Home Safety Tips
Thursday June 29, 2017
As they say, home is where the heart is (and where we spend a lot of time), so it’s important to keep your home happy and safe. When you care for someone with dementia, there are new things to consider when thinking about the safety of your home. The goal of home safety is to prevent the avoidable disasters, to the best of our ability, and to prepare for the inevitable ones. These are our home safety tips for caregivers.
As always, if this blog sparks any questions or if you would like to talk about your specific situation, give us a call at 901.854.1200 or email our Social Worker, Sheri Wammack, at firstname.lastname@example.org. We would be happy to answer your questions!
General Home Tips
- Display emergency numbers in a prominent place, such as the refrigerator or taped to the inside of a kitchen cabinet. Also, put those numbers in your cell phone contacts. These numbers could include personal emergency contacts, non-emergency numbers for your local police and fire departments, and poison control (1-800-222-1222).
- Have an updated copy of your loved one’s medications (dosage and frequency) and allergies in a place where you can find it quickly. OR have that information listed in the notes on your phone.
- Check your hot water heater settings. The hottest setting needs to bearable to the touch. Your loved one may unintentionally turn the water as hot as it will go and burn his or herself.
- Test your smoke and carbon monoxide detectors regularly to ensure batteries are working. Once a month is recommended.
- If you still have a landline, set your answering machine to begin after the shortest ring setting available, so you can better screen calls and ensure your loved one won’t fall victim to telephone scams.
- Remove all weapons from the house, or have them hidden and locked away. Keep all weapons disarmed.
- Label important rooms and spaces, such as the bathroom.
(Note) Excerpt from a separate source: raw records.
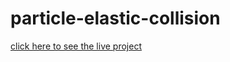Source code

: # particle-elastic-collision
 
[click here to see the live project](https://sonuyadav51.github.io/particle-elastic-collision/)
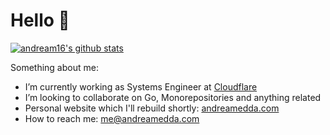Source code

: # Hello 👋

[![andream16's github stats](https://github-readme-stats.vercel.app/api?username=andream16&line_height=24&count_private=true)](https://github.com/anuraghazra/github-readme-stats)

Something about me:

- I’m currently working as Systems Engineer at [Cloudflare](https://www.cloudflare.com/)
- I’m looking to collaborate on Go, Monorepositories and anything related
- Personal website which I'll rebuild shortly: [andreamedda.com](andreamedda.com)
- How to reach me: me@andreamedda.com
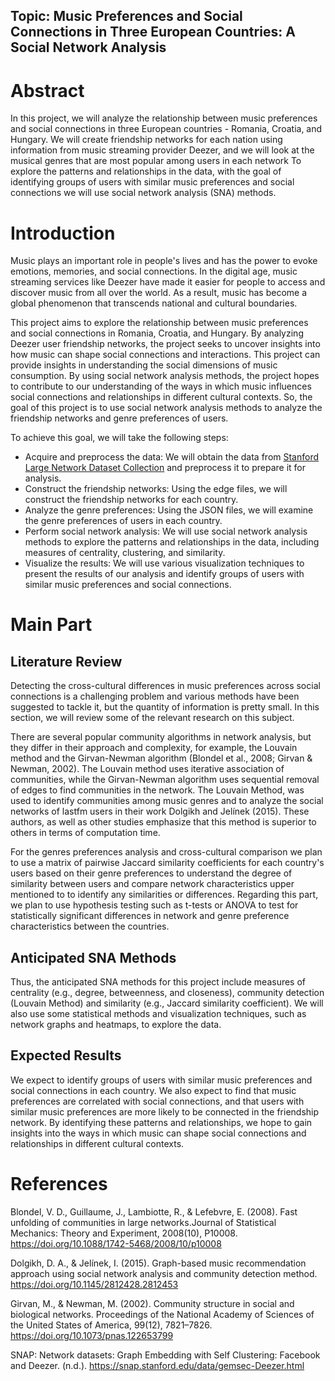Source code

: 
## Topic: Music Preferences and Social Connections in Three European Countries: A Social Network Analysis

# Abstract
In this project, we will analyze the relationship between music preferences and social connections in three European countries - Romania, Croatia, and Hungary. We will create friendship networks for each nation using information from music streaming provider Deezer, and we will look at the musical genres that are most popular among users in each network To explore the patterns and relationships in the data, with the goal of identifying groups of users with similar music preferences and social connections we will use social network analysis (SNA) methods.

# Introduction
Music plays an important role in people's lives and has the power to evoke emotions, memories, and social connections. In the digital age, music streaming services like Deezer have made it easier for people to access and discover music from all over the world. As a result, music has become a global phenomenon that transcends national and cultural boundaries.

This project aims to explore the relationship between music preferences and social connections in Romania, Croatia, and Hungary. By analyzing Deezer user friendship networks, the project seeks to uncover insights into how music can shape social connections and interactions. This project can provide insights in understanding the social dimensions of music consumption. By using social network analysis methods, the project hopes to contribute to our understanding of the ways in which music influences social connections and relationships in different cultural contexts. So, the goal of this project is to use social network analysis methods to analyze the friendship networks and genre preferences of users.

To achieve this goal, we will take the following steps:

+ Acquire and preprocess the data: We will obtain the data from [Stanford Large Network Dataset Collection](https://snap.stanford.edu/data/gemsec-Deezer.html) and preprocess it to prepare it for analysis.
+ Construct the friendship networks: Using the edge files, we will construct the friendship networks for each country.
+ Analyze the genre preferences: Using the JSON files, we will examine the genre preferences of users in each country.
+ Perform social network analysis: We will use social network analysis methods to explore the patterns and relationships in the data, including measures of centrality, clustering, and similarity.
+ Visualize the results: We will use various visualization techniques to present the results of our analysis and identify groups of users with similar music preferences and social connections.

# Main Part
## Literature Review
Detecting the cross-cultural differences in music preferences across social connections is a challenging problem and various methods have been suggested to tackle it, but the quantity of information is pretty small. In this section, we will review some of the relevant research on this subject.

There are several popular community algorithms in network analysis, but they differ in their approach and complexity, for example, the Louvain method and the Girvan-Newman algorithm (Blondel et al., 2008; Girvan & Newman, 2002). The Louvain method uses iterative association of communities, while the Girvan-Newman algorithm uses sequential removal of edges to find communities in the network. The Louvain Method, was used to identify communities among music genres and to analyze the social networks of lastfm users in their work Dolgikh and Jelínek (2015). These authors, as well as other studies emphasize that this method is superior to others in terms of computation time.

For the genres preferences analysis and cross-cultural comparison we plan to use a matrix of pairwise Jaccard similarity coefficients for each country's users based on their genre preferences to understand the degree of similarity between users and compare network characteristics upper mentioned to to identify any similarities or differences. Regarding this part, we plan to use hypothesis testing such as t-tests or ANOVA to test for statistically significant differences in network and genre preference characteristics between the countries.

## Anticipated SNA Methods
Thus, the anticipated SNA methods for this project include measures of centrality (e.g., degree, betweenness, and closeness), community detection (Louvain Method) and similarity (e.g., Jaccard similarity coefficient). We will also use some statistical methods and visualization techniques, such as network graphs and heatmaps, to explore the data.

## Expected Results
We expect to identify groups of users with similar music preferences and social connections in each country. We also expect to find that music preferences are correlated with social connections, and that users with similar music preferences are more likely to be connected in the friendship network. By identifying these patterns and relationships, we hope to gain insights into the ways in which music can shape social connections and relationships in different cultural contexts.

# References

Blondel, V. D., Guillaume, J., Lambiotte, R., & Lefebvre, E. (2008). Fast unfolding of communities in large networks.Journal of Statistical Mechanics: Theory and Experiment, 2008(10), P10008. https://doi.org/10.1088/1742-5468/2008/10/p10008

Dolgikh, D. A., & Jelínek, I. (2015). Graph-based music recommendation approach using social network analysis and community detection method. https://doi.org/10.1145/2812428.2812453

Girvan, M., & Newman, M. (2002). Community structure in social and biological networks. Proceedings of the National Academy of Sciences of the United States of America, 99(12), 7821–7826. https://doi.org/10.1073/pnas.122653799

SNAP: Network datasets: Graph Embedding with Self Clustering: Facebook and Deezer. (n.d.). https://snap.stanford.edu/data/gemsec-Deezer.html
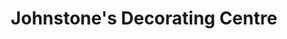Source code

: ---
title: "Johnstone's Decorating Centre"
url: /coleraine/johnstones-decorating-centre/
shop: paint
---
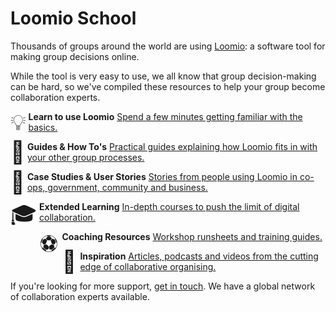 # Loomio School

Thousands of groups around the world are using [Loomio](http://loomio.org): a software tool for making group decisions online.

While the tool is very easy to use, we all know that group decision-making can be hard, so we've compiled these resources to help your group become collaboration experts.



<div style="font-size: 250%; float: left; margin:-4px 4px 0 0;">💡</div>

**Learn to use Loomio**
[Spend a few minutes getting familiar with the basics.](beginner/index.md)


<div style="font-size: 250%; float: left; margin:-4px 4px 0 0;">📗</div>

**Guides & How To's**
[Practical guides explaining how Loomio fits in with your other group processes.](guides/index.md)


<div style="font-size: 250%; float: left; margin:-4px 4px 0 0;">🐒</div>

**Case Studies & User Stories**
[Stories from people using Loomio in co-ops, government, community and business.](case_studies.html)


<div style="font-size: 250%; float: left; margin:-4px 4px 0 0;">🎓</div>

**Extended Learning**
[In-depth courses to push the limit of digital collaboration.](extended/index.md)


<div style="font-size: 250%; float: left; margin:-4px 6px 0 0;">⚽</div>

**Coaching Resources**
[Workshop runsheets and training guides.](coaching_resources.html)


<div style="font-size: 250%; float: left; margin:-4px 6px 0 0;">🚀</div>

**Inspiration**
[Articles, podcasts and videos from the cutting edge of collaborative organising.](inspiration.html)



If you're looking for more support, [get in touch](https://loomio.org/contact). We have a global network of collaboration experts available.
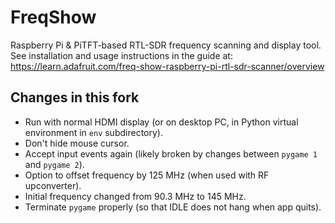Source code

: FreqShow
========

Raspberry Pi &amp; PiTFT-based RTL-SDR frequency scanning and display tool.  See installation and usage instructions in the guide at:
https://learn.adafruit.com/freq-show-raspberry-pi-rtl-sdr-scanner/overview


## Changes in this fork
- Run with normal HDMI display (or on desktop PC, in Python virtual environment in `env` subdirectory).
- Don't hide mouse cursor.
- Accept input events again (likely broken by changes between `pygame 1` and `pygame 2`).
- Option to offset frequency by 125 MHz (when used with RF upconverter).
- Initial frequency changed from 90.3 MHz to 145 MHz.
- Terminate `pygame` properly (so that IDLE does not hang when app quits).

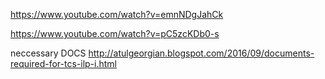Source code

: 

https://www.youtube.com/watch?v=emnNDgJahCk


https://www.youtube.com/watch?v=pC5zcKDb0-s

neccessary DOCS 
http://atulgeorgian.blogspot.com/2016/09/documents-required-for-tcs-ilp-i.html
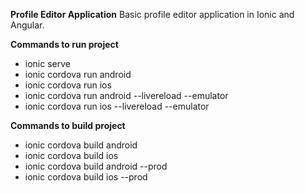 **Profile Editor Application**
 Basic profile editor application in Ionic and Angular.

**Commands to run project**
- ionic serve
- ionic cordova run android
- ionic cordova run ios
- ionic cordova run android --livereload --emulator
- ionic cordova run ios --livereload --emulator

**Commands to build project**
- ionic cordova build android
- ionic cordova build ios
- ionic cordova build android --prod
- ionic cordova build ios --prod
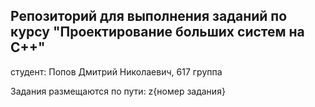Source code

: ## Репозиторий для выполнения заданий по курсу "Проектирование больших систем на С++"

студент: Попов Дмитрий Николаевич, 617 группа

Задания размещаются по пути: z{номер задания}

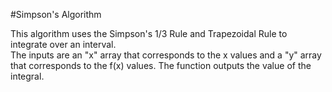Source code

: #Simpson's Algorithm

This algorithm uses the Simpson's 1/3 Rule and Trapezoidal Rule to integrate over an interval.  
The inputs are an "x" array that corresponds to the x values and a "y" array that corresponds to the f(x) values.
The function outputs the value of the integral.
You may want to use pictures or symbols instead of words if your loved one has trouble reading.
- Remove locks on interior doors, so your loved one cannot lock his or herself in a room.
- Get rid of the junk drawer… and the junk in general. Clutter causes confusion. Is it trash or food? Is it scrap paper or an important receipt? No one knows! Keep it simple and clean.
- Make sure you have at least one fire extinguisher in working order and know how to use it. Here’s a short video from FEMA if you are unsure of the proper procedure.
- If you have a gas stove, make sure you know where the shut-off valve is located.
- Unplug the microwave (or any appliance of concern) when not in use. This way you can better monitor use the appliance.
- Put knives, other sharp utensils, and any precious/breakable items in cabinets with child-proof locks.
- Keep alcohol hidden or locked away.
- Use a drain trap in the kitchen sink.
- Lock up medications (both prescription and over the counter).
- If your loved one seems confused about the difference between the toilet and the sink, install a brightly colored toilet seat.
- Good lighting is essential in hallways and rooms. Also, consider nighttime lighting. Place nightlights throughout the house, or keep key lights on when it’s dark outside.
- Try to avoid using extension cords, and if you have to use them, make sure they are tucked away out of foot paths.
- Make sure your stairway has a hand rail. And if you have slippery stairs, add something like a clear, adhesive stair tread to add more traction. Putting reflective or brightly-colored tape on the end of each stair might also be useful.
- Use slip resistant wax when finishing floors.
- Remove throw rugs. While rugs are pretty, they are a fall hazard.
- Avoid clutter. The more things there are, the more things there are to trip over!
- If you have a pool, make sure your loved one does not have easy access. A gate will help ensure he or she doesn’t accidentally fall in.
- Remove the fuel sources for grills when not being used.
- Keep power tools locked up and out of sight.
- Keep a spare key outside in a hidden area just in case your loved one locks you out.